_Fragmento_:
____________

Consta la novela de tres partes -«La carabela», «El mar», y «El naufragio»-, títulos que se adaptan en cierta manera a la acción referida en ellas, la cual marcha progresivamente a lo largo de un verano, sin más retroceso temporal que las evocaciones familiares a cargo de «La Quica», vecina de Noceda, y del narrador-protagonista; una acción sin mayores cambios en el escenario de la misma -solamente dos: el innominado pueblo donde reside la mayor parte de los personajes y la cercana aldea de Noceda-, donde comparece un corto censo de personajes, femeninos y masculinos, de desigual jerarquía protagonística, encabezados por el también innominado narrador-protagonista, don Manuel, su mayordomo, y Dorotea, una muchacha norteamericana veraneante. Apenas encontrará el lector fragmentos descriptivos, y los que hay, dedicados al paisaje natural, son más bien breves y en algún caso mezclan naturaleza y paisanaje, y tampoco encontrará digresiones, cualquiera que sea el asunto. Abunda el diálogo, que es simple conversación trivial salvo el que lleva el mayordomo, tanto por motivos económicos como por razones personales, y más extenso e importante, el mantenido entre Dorotea y el protagonista que tiene como fundamento la actitud de oposición habida entre ambos casi desde que se conocieron, resuelta al término de la novela de modo no declarado abiertamente: diferencias bien marcadas de la respectiva sensibilidad frente a buen número de circunstancias producen el conflicto donde chocan, por ejemplo, Norteamérica y España, lo novísimo y lo arcaico, el valor material y valores de otra índole, con sus portavoces radicales, oposición que en capítulos de la segunda parte (como el III) alcanza su máximo nivel.
Dorotea se encuentra de paso en la tierra de su padre para resolver asuntos de herencia y tiene el propósito de regresar, concluido el verano, a EE UU, donde sus negocios marchan viento en popa, atendidos por Williae, cuya existencia no la ata sentimentalmente y no supone, por tanto, un obstáculo en la posible futura vida amorosa de la muchacha, pero las cosas tendrán alguna no prevista complicación originada por el protagonista masculino, un señorito autor de ingeniosas ocurrencias -las salidas que tanto molestan a Dorotea-, descuidado en todo lo restante, necesitado de que alguien viva por él y le haga un hombre maduro y responsable, tal como se deduce de las varias noticias al respecto que va conociendo el lector. Necesita, pues, un cambio radical en su comportamiento que, muerto don Manuel, sólo puede venir de mano de Dorotea, cambio consentido por él, que en la página 193 y última declara, en relación con ella, «que le regalaba mi vida, blanda e informe. Si la quería vivir podía modelarla a su gusto».

____________

_Material de estudio_:
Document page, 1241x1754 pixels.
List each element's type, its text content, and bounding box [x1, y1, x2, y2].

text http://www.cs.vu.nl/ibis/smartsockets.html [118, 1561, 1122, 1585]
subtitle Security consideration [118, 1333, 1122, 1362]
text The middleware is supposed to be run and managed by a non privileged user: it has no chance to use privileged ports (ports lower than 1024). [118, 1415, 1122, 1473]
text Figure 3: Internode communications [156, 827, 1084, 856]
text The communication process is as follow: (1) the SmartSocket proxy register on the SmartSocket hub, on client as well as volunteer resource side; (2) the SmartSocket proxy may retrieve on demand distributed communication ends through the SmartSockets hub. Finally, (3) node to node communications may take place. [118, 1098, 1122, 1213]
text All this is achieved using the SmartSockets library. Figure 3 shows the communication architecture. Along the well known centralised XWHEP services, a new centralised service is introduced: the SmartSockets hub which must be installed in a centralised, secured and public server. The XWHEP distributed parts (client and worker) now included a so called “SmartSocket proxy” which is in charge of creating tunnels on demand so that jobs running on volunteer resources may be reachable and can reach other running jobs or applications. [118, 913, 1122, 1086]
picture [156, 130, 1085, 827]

____________

Sigue escribiendo el fragmento sobre la novela a partir de su última oración.

En cuanto al estilo de la expresión narrativa cabe advertir ejemplos que llaman la atención del lector y destacan así, entre otros ejemplos, los siguientes: una anotación descriptiva referente al amanecer en el pueblo, comparado el día que llegaba a un Rey Mago -«en cuanto despertaba, abría el balcón para ver cómo vibraba el nuevo día en los matices de la vega. Epifanía matinal que me atraía infantilmente, curioso de saber lo que el día, Rey Mago venido sobre los camellos de los montes de Oriente, me había puesto al balcón»-; imágenes como la suscitada por un sencillo movimiento en la ventana de una casa -«algunas veces veía alzarse una cortinilla, y dirigía allí mis ojos ávidos; pero pronto volvía a caer, guillotinando mi mirada»-; el elogio del sol como «un pintor que con los pinceles de sus rayos blanqueó en un instante todas las casitas del valle, dio verde a las praderas, rojo a los tejados y azul celeste sobre el horizonte; pintó todo el paisaje»; la constatación de un trivial juego amoroso que se remata con una intencionada alusión al martirologio cristiano: «Sus cuerpos vírgenes se clavaban tantos ojos llenos de deseo que era cada uno un lindo acerico de miradas, y todas (las muchachas) iban al paseo en busca de este dulce martirio de San Sebastián». Incompleto muestrario el ofrecido de una rica abundancia donde la cultura del autor, su sentido del humor y su fina tendencia a la observación se dan oportuna cita.